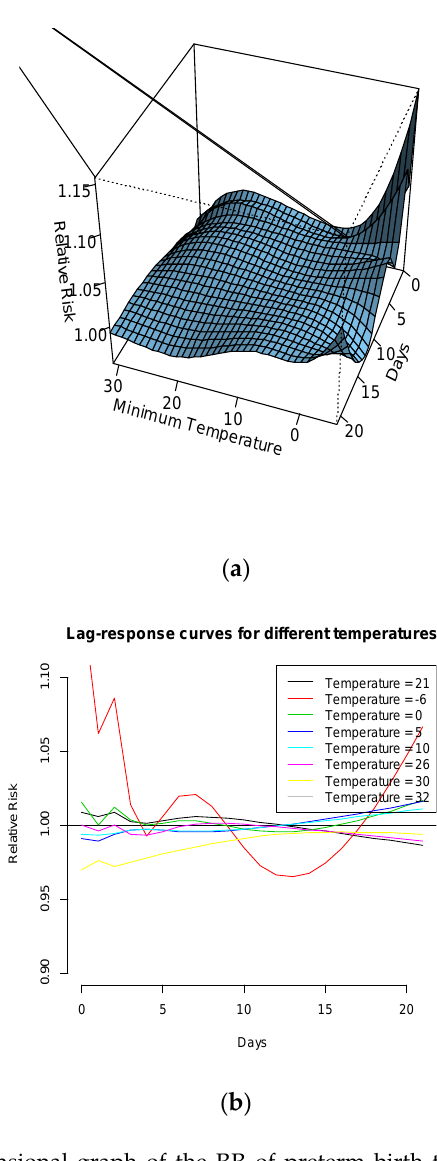
Figure 3. ( a ) Three-dimensional graph of the RR of preterm birth to the exposure of minimum temperature and ( b ) RR of preterm birth for the exposure to different minimum temperatures (Minimum = –6 ◦ C, Median = 21 ◦ C, P90 = 26 ◦ C, P99 = 30 ◦ C and the maximum = 32 ◦ C of minimum temperatures), using the median minimum temperature value at 14 ◦ C of the whole annual series as a reference.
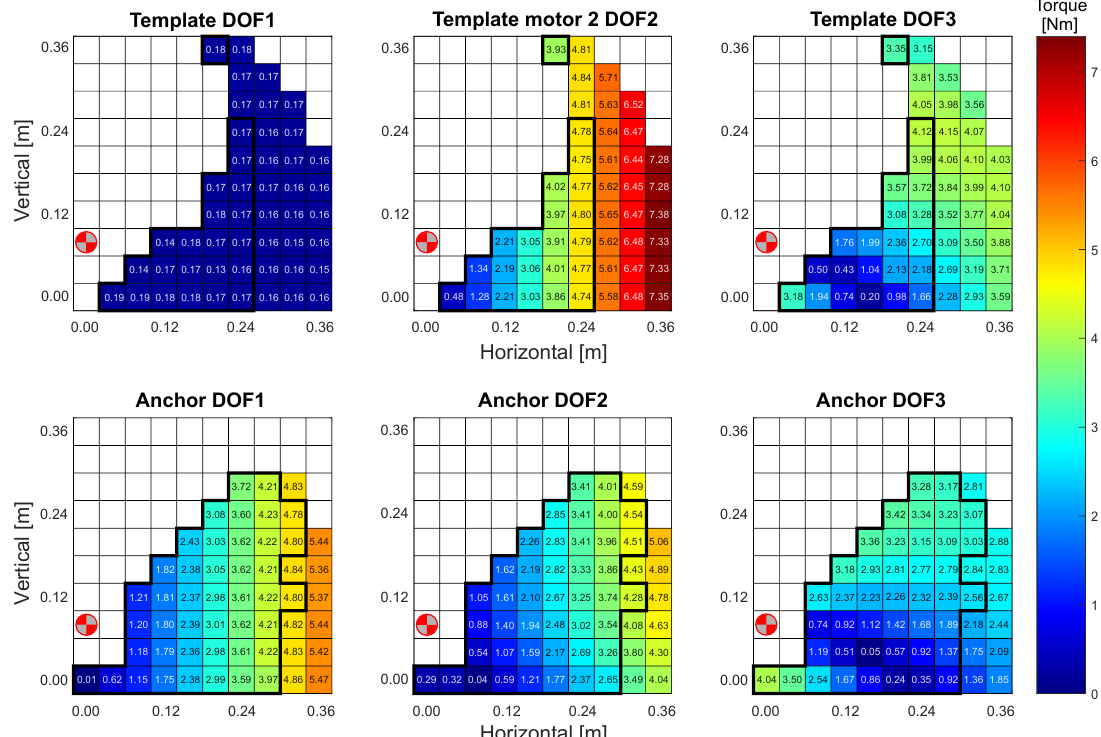
Figure 12. Both the template morphology’s ( top ) and the anchor morphology’s ( bottom ) ability to step onto obstacles or objects of varying distance and heights from the origin point (red dots 0.08 m above ground) while being loaded with 2.0 kg. A thick line encloses the areas where the morphologies were able to reach without any of their three motors were overloaded (4.8 Nm) for each specific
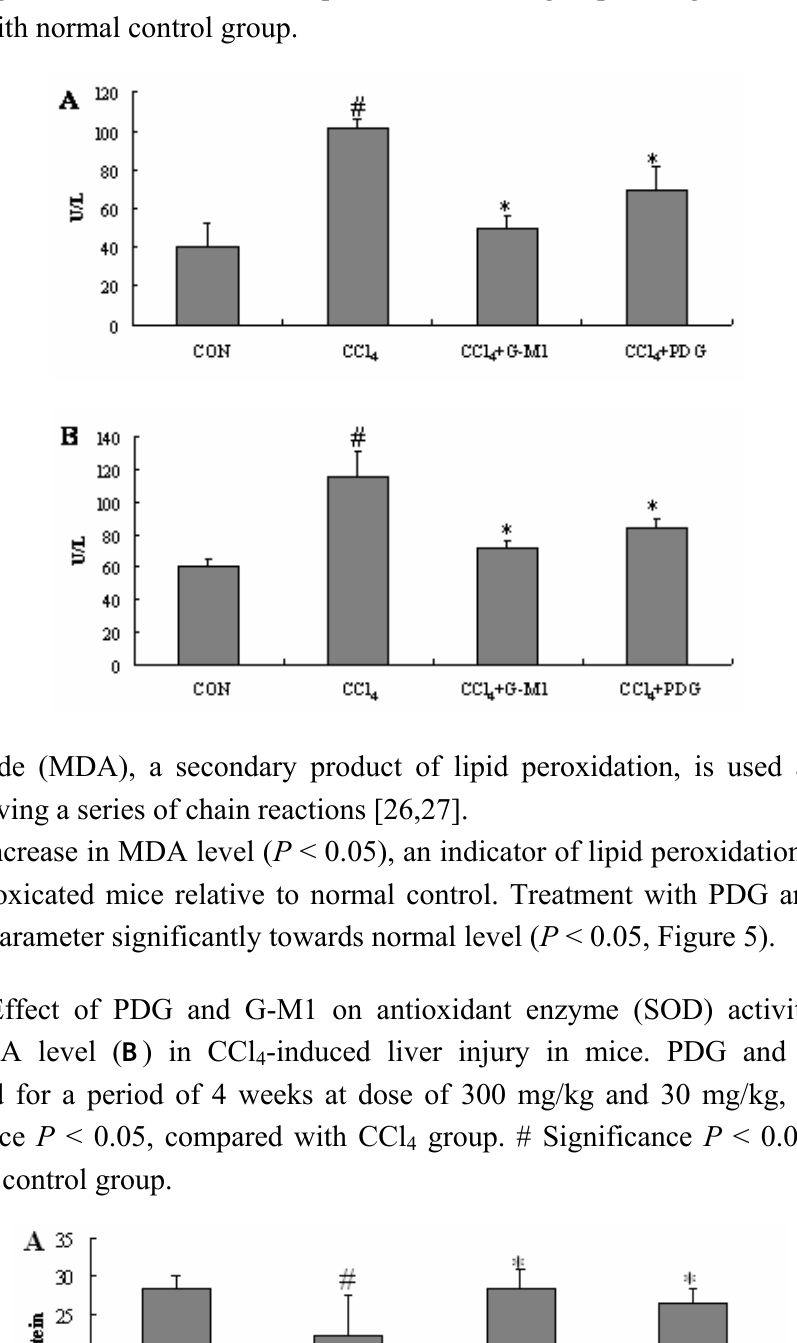
-induced liver 4 group. # Significance P < 0.05, 4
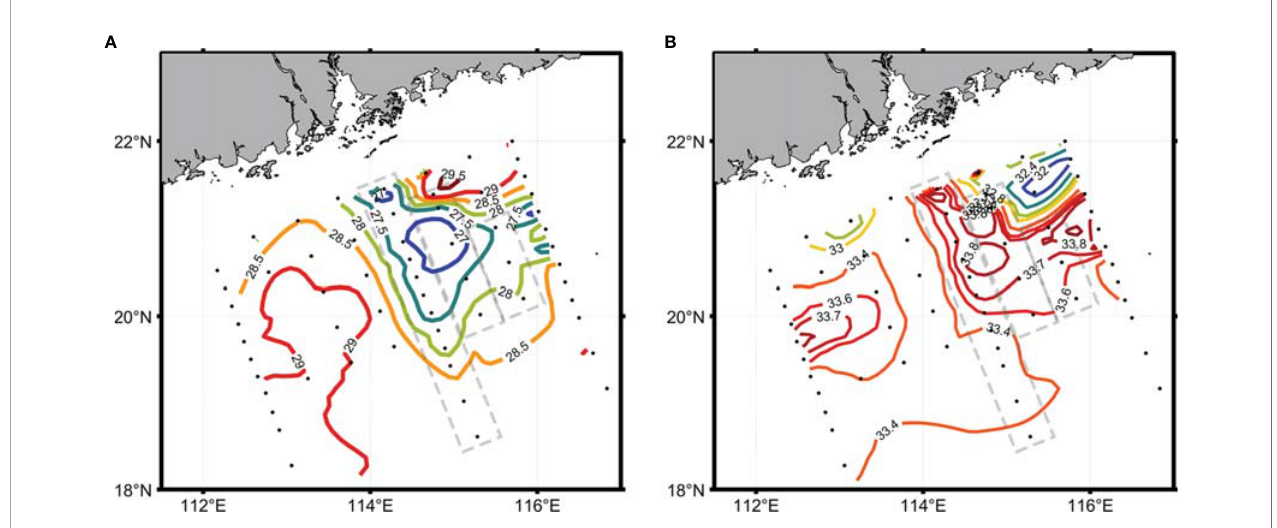
FIGURE 2 | Sea surface temperature (SST, °C) (A) and sea surface salinity (SSS) (B) in the study area. The gray dashed boxes are the stations sampled after the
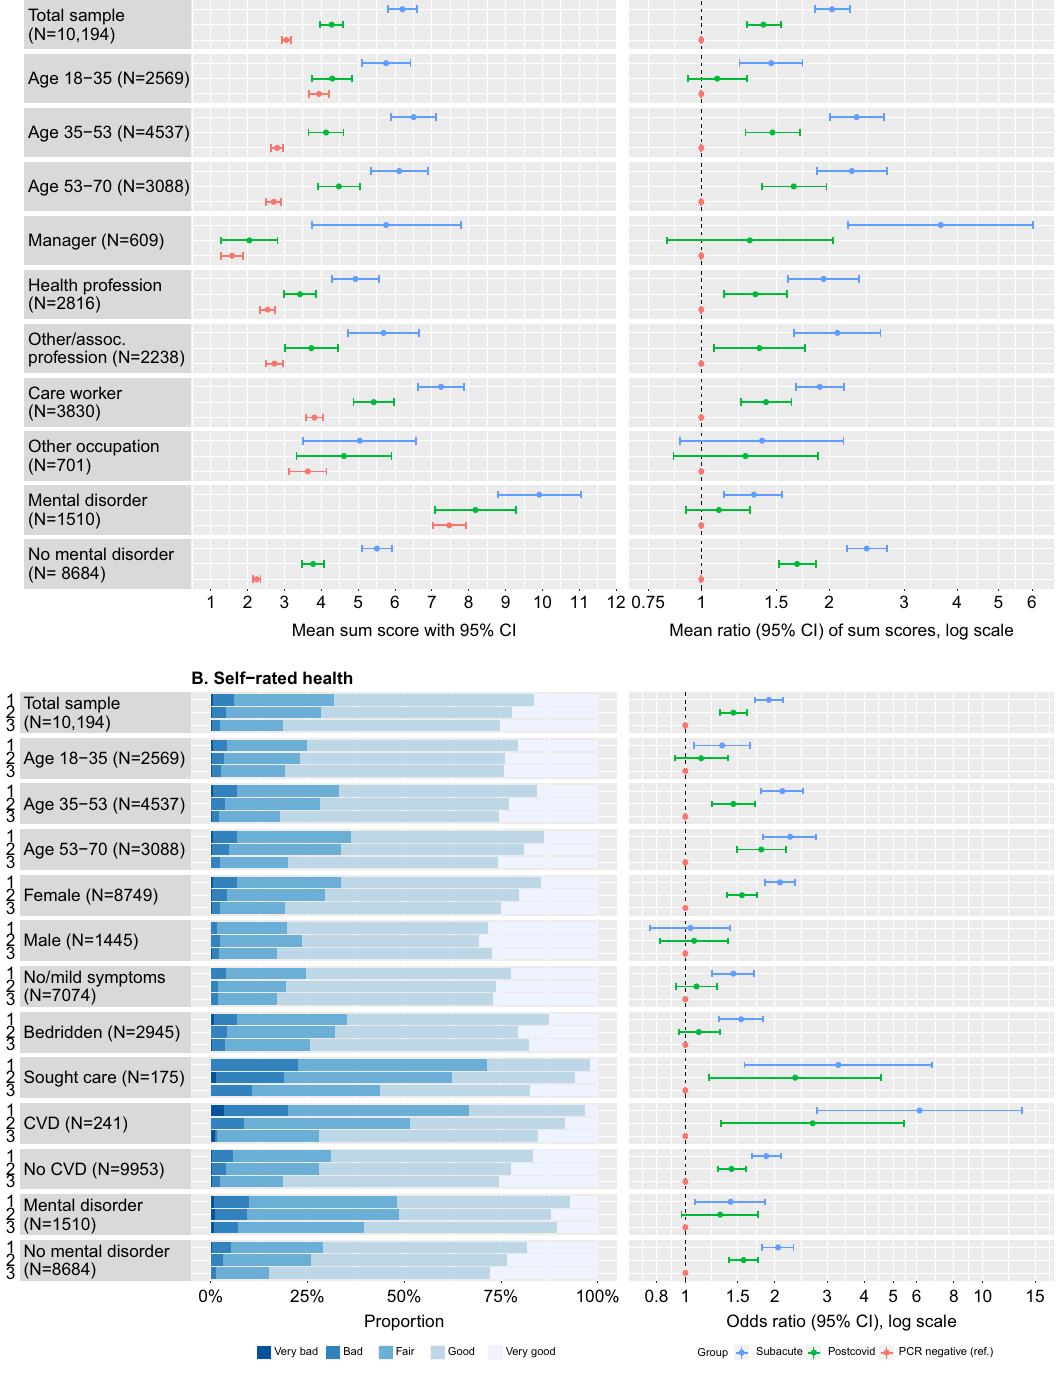
Group: 1. Subacute 2. Postcovid 3. PCR negative Figure 4. Distribution of WHODAS 2.0 score and rating of self-rated health between subgroups. ( A ) Mean WHODAS 2.0 scores with 95% confidence intervals (left panel) and mean ratio of WHODAS 2.0 scores (right panel, estimated from univariable negative binomial regression analyses) in subgroups where there was a significant interaction between the variable of interest and COVID-19 status on the effect of WHODAS 2.0. ( B ) Proportions of ratings of self-rated health (left panel) and odds ratios for worse self-rated health (right panel, estimated with univariable ordinal logistic regression) in subgroups where there was a significant interaction between the variable of interest and COVID-19 status on the effect of self-rated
Question: Name the type of graph shown.
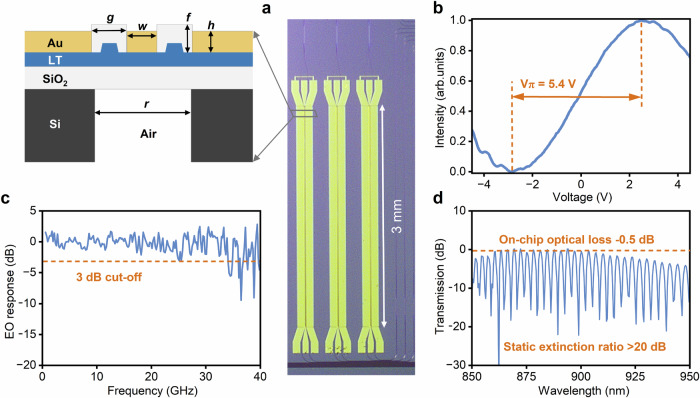
Answer: line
==============================
Exercise details = Every line above in the stretch from the one with "Figure 12. Both" through the one with "-induced liver 4" is to be transcribed exactly, ends included. No picture is copied.

Response area =
Figure 12. Both the template morphology’s ( top ) and the anchor morphology’s ( bottom ) ability to step onto obstacles or objects of varying distance and heights from the origin point (red dots 0.08 m above ground) while being loaded with 2.0 kg. A thick line encloses the areas where the morphologies were able to reach without any of their three motors were overloaded (4.8 Nm) for each specific
-induced liver 4 group. # Significance P < 0.05, 4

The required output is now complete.